If it passes, the resolution would amend Idaho’s 1994 Victim Rights Amendment by requiring that victims be notified of court proceedings, have a voice in those proceedings and several other requirements. Because it is a constitutional amendment, it requires a two-thirds vote of support in the Senate and House before it can be put on a ballot for voters to make the ultimate decision.
The legislation takes its name from Marsy Nicholas, who was killed by her ex-boyfriend in 1983. One week after she was killed, her killer was released on bail without her family’s knowledge and confronted her mother and brother. Several other states have passed Marsy’s Law, starting with California, and seen some legal complications.
Similar legislation in Idaho failed to pass in 2017 and 2018 after opponents questioned whether the bills would unintentionally diminish the voice of some victims. On Wednesday, supporters of Marsy’s Law spoke at the Statehouse to stress their support for what is Senate Joint Resolution 101.
Lakey said at the rally that “Marsy’s Law is and has always been about giving victims an effective voice.”
Buckner-Webb also spoke at the rally, saying she wanted to see everyone in the state treated with respect, including crime victims.
“We work for you,” she told rally supporters. “Speak for the voices of those who cannot speak for themselves, and let’s get this legislation passed.”
Supporters of Marsy’s Law stress that they are not trying to outweigh the rights of defendants who are not yet convicted, but defense attorneys have questioned the proposed changes. Last year, opponents raised concerns about victims being able to speak at court hearings before a suspect is convicted.
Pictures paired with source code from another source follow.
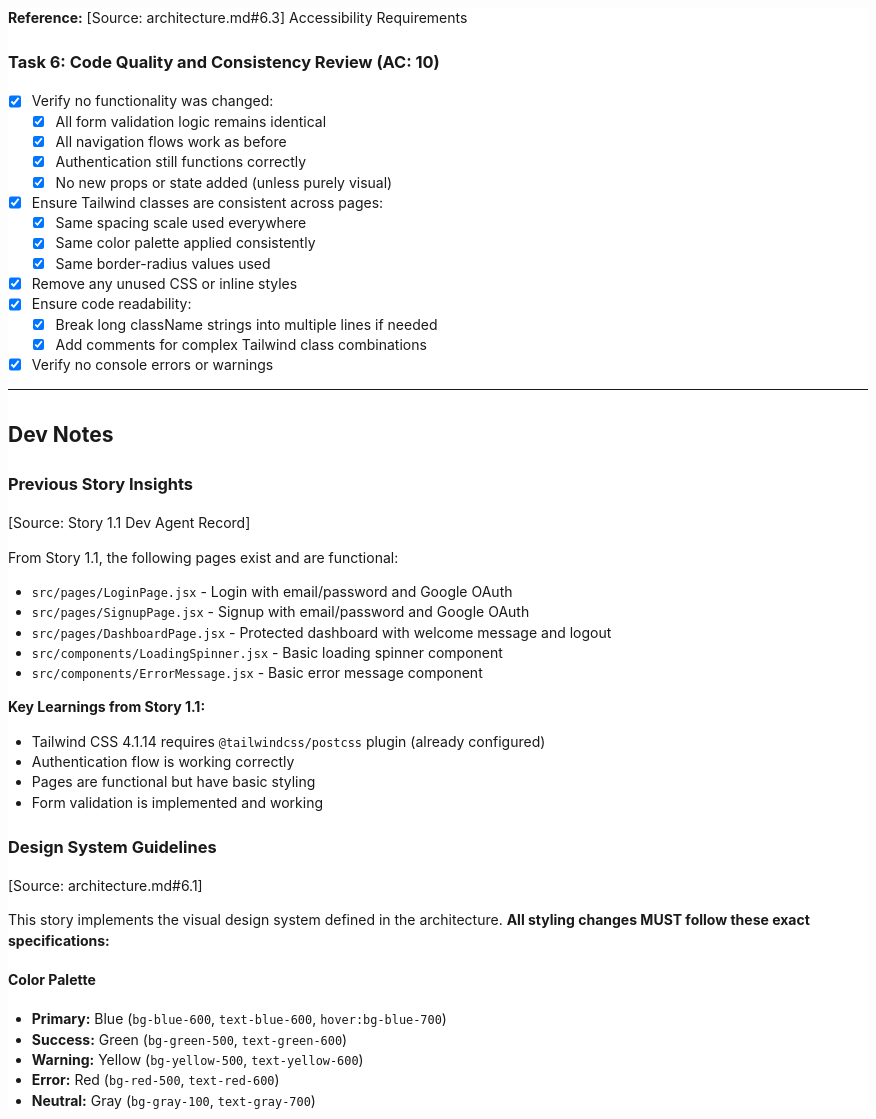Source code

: **Reference:** [Source: architecture.md#6.3] Accessibility Requirements

### Task 6: Code Quality and Consistency Review (AC: 10)
- [x] Verify no functionality was changed:
  - [x] All form validation logic remains identical
  - [x] All navigation flows work as before
  - [x] Authentication still functions correctly
  - [x] No new props or state added (unless purely visual)
- [x] Ensure Tailwind classes are consistent across pages:
  - [x] Same spacing scale used everywhere
  - [x] Same color palette applied consistently
  - [x] Same border-radius values used
- [x] Remove any unused CSS or inline styles
- [x] Ensure code readability:
  - [x] Break long className strings into multiple lines if needed
  - [x] Add comments for complex Tailwind class combinations
- [x] Verify no console errors or warnings

---

## Dev Notes

### Previous Story Insights

[Source: Story 1.1 Dev Agent Record]

From Story 1.1, the following pages exist and are functional:
- `src/pages/LoginPage.jsx` - Login with email/password and Google OAuth
- `src/pages/SignupPage.jsx` - Signup with email/password and Google OAuth
- `src/pages/DashboardPage.jsx` - Protected dashboard with welcome message and logout
- `src/components/LoadingSpinner.jsx` - Basic loading spinner component
- `src/components/ErrorMessage.jsx` - Basic error message component

**Key Learnings from Story 1.1:**
- Tailwind CSS 4.1.14 requires `@tailwindcss/postcss` plugin (already configured)
- Authentication flow is working correctly
- Pages are functional but have basic styling
- Form validation is implemented and working

### Design System Guidelines

[Source: architecture.md#6.1]

This story implements the visual design system defined in the architecture. **All styling changes MUST follow these exact specifications:**

#### Color Palette
- **Primary:** Blue (`bg-blue-600`, `text-blue-600`, `hover:bg-blue-700`)
- **Success:** Green (`bg-green-500`, `text-green-600`)
- **Warning:** Yellow (`bg-yellow-500`, `text-yellow-600`)
- **Error:** Red (`bg-red-500`, `text-red-600`)
- **Neutral:** Gray (`bg-gray-100`, `text-gray-700`)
Additionally, advocates for sexual assault survivors raised concern last year about how a “victim” was defined. The legislation pitched this year has narrowed the scope to no longer include “an entity” as a victim, but only an “individual who suffers direct or threatened physical, financial or emotional harm.”
A date for the resolution’s next hearing has not been set. It still must go before the Senate State Affairs Committee, where public testimony will be taken, before it can advance to the floor.
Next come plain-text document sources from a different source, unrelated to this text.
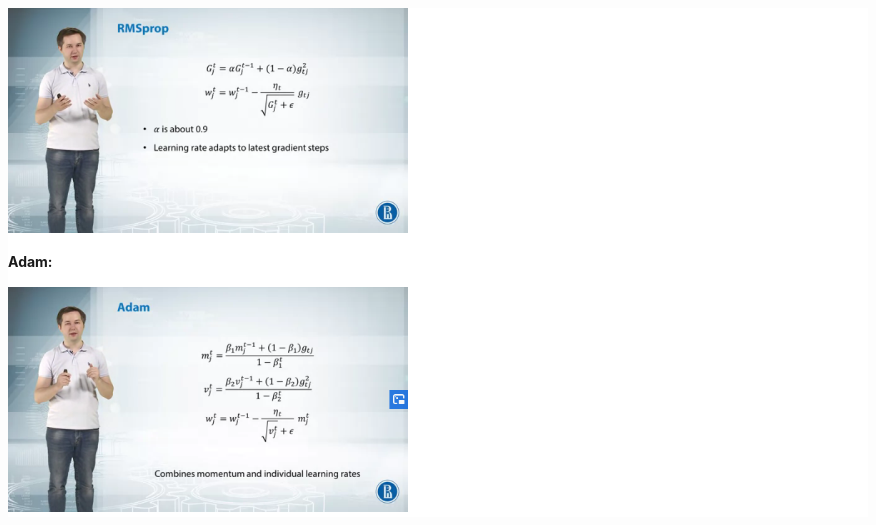 <img src="../../images/rms.png" width="400"/>

**Adam:**

<img src="../../images/adam.png" width="400"/>
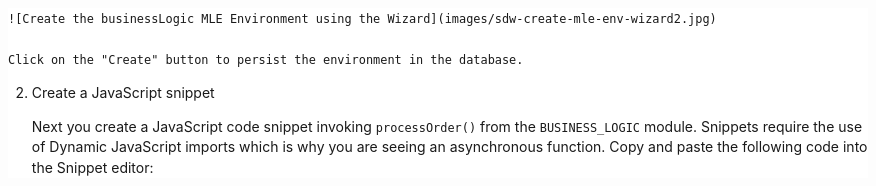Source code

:    ![Create the businessLogic MLE Environment using the Wizard](images/sdw-create-mle-env-wizard2.jpg)

    Click on the "Create" button to persist the environment in the database.

2. Create a JavaScript snippet

    Next you create a JavaScript code snippet invoking `processOrder()` from the `BUSINESS_LOGIC` module. Snippets require the use of Dynamic JavaScript imports which is why you are seeing an asynchronous function. Copy and paste the following code into the Snippet editor:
The fiscal note with the legislation states that an economic analysis estimated it could cost around $553,000 annually for counties and local government to implement Marsy’s Law, but researchers believe it could be less, according to the bill’s statement of purpose.
There’s also an estimated cost of $205,000 from the general fund for the Idaho Secretary of State’s Office to publish the proposed amendment on a ballot in the next election, should it pass the Legislature.